Set task A: Decide whether each statement agrees with the text on craftwork, answering yes or no and quoting the deciding words: (i) the writer is unsure what they are doing; (ii) the content of the stories matters most to the writer; (iii) cooking is among the things the writer strives to do well.
Set task B: Rewrite the stretch of the text on craftwork from "It’s hard to" through "what I think.", substituting "mastery" for "excellence".

Selected text:
::::

Sooooooo…….

 What is it… I’m doing here?

It’s hard to say.

I don’t mean that I am unsure what I am doing.  I’m pretty clear in my purpose. It’s just difficult for me to articulate, because what I am up to here is more intuitive than rational.  I have this sense that there is something important to learn about what it means to do a thing well – and how people come to do their thing well – which inheres in stories of striving after excellence in mundane endeavors.  So I am going to write some of those stories to see if I can figure out what I think.  

There are several things I strive to do well: music, cooking, mechanicing, making stuff, teaching, writing… so those are the kinds of stories that are likely to show up here.  It is not the content of the stories that matters (to me) though.  I am after an understanding of what underlies them.  I want to know about approaching an endeavor as a craftsperson.  I am convinced that craftwork is at the core of being human – and because it is, most of us don’t notice when we are doing it – and aren’t noticed for it.  It is the ordinary, everyday experience of doing things well for the sake of doing well the things we find important.  And part of what makes us each unique is the particular set of things that matter enough for us to do well – regardless what anyone else thinks.

In writing this stuff, I am working my writing craft as a way to both get better at it and to better understand the nature of all craft.  I suppose I am hoping to tell mundane stories interestingly, in order to better understand the ordinary human experience of doing good work. 

I can’t imagine that makes sense at this point.  But if I accomplish my goal here, it will.

::::

[Extracted data entries]
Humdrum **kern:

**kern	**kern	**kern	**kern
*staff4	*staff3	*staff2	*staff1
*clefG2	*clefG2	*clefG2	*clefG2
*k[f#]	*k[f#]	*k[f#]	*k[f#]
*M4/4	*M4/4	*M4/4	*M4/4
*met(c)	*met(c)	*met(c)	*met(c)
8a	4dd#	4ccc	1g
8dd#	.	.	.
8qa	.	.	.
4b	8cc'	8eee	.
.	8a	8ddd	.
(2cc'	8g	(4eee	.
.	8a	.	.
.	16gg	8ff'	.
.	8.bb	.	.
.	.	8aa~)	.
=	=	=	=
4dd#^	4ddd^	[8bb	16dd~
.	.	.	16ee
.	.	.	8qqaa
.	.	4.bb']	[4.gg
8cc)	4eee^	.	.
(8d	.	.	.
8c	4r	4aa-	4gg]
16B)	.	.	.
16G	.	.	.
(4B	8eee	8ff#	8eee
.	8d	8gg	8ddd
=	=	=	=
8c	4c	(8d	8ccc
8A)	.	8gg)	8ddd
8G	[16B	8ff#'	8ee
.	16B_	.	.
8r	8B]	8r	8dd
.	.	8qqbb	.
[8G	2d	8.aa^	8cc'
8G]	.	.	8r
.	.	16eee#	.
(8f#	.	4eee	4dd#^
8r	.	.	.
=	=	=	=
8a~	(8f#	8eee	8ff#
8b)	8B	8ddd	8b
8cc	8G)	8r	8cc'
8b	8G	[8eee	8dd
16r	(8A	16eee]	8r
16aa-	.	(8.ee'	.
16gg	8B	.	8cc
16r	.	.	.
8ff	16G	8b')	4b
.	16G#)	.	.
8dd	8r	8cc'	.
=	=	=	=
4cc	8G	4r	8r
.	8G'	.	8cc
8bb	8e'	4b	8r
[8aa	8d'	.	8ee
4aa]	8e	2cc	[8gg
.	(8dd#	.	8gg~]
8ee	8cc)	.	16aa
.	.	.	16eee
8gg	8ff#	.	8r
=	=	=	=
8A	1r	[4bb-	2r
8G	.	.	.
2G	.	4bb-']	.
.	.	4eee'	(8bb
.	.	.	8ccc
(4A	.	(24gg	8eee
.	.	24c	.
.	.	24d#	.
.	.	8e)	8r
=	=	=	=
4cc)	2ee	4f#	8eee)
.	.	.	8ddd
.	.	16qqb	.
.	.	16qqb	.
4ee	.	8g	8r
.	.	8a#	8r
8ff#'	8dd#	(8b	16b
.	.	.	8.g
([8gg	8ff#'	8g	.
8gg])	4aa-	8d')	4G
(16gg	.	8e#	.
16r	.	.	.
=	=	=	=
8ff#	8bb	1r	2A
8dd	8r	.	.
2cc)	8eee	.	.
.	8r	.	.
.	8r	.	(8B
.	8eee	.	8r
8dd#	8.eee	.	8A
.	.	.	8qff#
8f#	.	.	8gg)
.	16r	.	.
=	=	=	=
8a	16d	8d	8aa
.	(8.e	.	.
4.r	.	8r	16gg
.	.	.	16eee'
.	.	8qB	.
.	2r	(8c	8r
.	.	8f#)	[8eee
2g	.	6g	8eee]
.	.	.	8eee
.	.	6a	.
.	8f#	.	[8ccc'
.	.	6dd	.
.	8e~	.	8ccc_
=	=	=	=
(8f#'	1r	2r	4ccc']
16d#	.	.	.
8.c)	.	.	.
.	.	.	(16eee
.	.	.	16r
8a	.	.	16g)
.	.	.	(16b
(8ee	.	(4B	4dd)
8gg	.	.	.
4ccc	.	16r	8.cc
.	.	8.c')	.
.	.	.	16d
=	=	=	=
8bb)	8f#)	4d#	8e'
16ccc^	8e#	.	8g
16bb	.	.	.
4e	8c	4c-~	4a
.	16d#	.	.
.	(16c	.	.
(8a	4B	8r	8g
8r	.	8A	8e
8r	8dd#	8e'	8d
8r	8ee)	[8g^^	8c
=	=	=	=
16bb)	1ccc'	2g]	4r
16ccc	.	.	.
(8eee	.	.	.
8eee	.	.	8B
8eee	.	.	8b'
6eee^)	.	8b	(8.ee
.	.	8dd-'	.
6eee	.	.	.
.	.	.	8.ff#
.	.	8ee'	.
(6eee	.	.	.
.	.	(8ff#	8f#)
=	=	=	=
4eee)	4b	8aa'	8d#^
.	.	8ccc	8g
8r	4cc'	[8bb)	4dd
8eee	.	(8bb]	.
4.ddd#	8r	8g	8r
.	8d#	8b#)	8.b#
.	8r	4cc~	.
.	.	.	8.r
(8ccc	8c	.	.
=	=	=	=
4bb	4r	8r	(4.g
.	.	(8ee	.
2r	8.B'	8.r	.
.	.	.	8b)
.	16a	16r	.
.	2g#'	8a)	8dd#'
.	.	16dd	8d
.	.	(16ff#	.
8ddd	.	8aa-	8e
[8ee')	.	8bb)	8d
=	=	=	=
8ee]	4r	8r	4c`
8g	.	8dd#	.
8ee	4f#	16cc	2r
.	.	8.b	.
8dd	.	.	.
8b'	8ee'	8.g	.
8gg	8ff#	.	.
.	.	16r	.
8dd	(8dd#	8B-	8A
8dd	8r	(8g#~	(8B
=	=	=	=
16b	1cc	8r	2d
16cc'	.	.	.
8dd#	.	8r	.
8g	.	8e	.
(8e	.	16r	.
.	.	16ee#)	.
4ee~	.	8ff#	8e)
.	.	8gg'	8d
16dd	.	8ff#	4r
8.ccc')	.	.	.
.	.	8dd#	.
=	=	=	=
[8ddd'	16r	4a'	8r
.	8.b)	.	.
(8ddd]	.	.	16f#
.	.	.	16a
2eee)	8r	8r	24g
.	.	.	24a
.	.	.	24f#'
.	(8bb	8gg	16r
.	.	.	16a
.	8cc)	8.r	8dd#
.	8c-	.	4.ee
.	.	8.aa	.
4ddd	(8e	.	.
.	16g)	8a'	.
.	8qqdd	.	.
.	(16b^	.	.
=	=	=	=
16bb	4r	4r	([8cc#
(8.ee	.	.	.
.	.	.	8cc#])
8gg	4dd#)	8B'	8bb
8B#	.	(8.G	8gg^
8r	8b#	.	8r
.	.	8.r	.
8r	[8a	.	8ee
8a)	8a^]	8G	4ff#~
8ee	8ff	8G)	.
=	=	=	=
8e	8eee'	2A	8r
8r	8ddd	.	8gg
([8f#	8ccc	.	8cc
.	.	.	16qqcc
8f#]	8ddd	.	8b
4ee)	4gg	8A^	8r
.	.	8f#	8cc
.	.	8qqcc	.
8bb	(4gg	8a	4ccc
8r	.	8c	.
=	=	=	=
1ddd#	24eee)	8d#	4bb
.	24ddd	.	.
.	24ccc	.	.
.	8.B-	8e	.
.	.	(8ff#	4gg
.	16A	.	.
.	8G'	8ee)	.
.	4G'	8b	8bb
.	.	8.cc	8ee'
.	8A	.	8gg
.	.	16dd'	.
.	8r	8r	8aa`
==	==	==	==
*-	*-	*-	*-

::::

Finished answer A:
(i) No: "I don’t mean that I am unsure what I am doing."
(ii) No: "It is not the content of the stories that matters (to me) though."
(iii) Yes: "There are several things I strive to do well: music, cooking, mechanicing, making stuff, teaching, writing…"

Finished answer B:
It’s hard to say.

I don’t mean that I am unsure what I am doing.  I’m pretty clear in my purpose. It’s just difficult for me to articulate, because what I am up to here is more intuitive than rational.  I have this sense that there is something important to learn about what it means to do a thing well – and how people come to do their thing well – which inheres in stories of striving after mastery in mundane endeavors.  So I am going to write some of those stories to see if I can figure out what I think.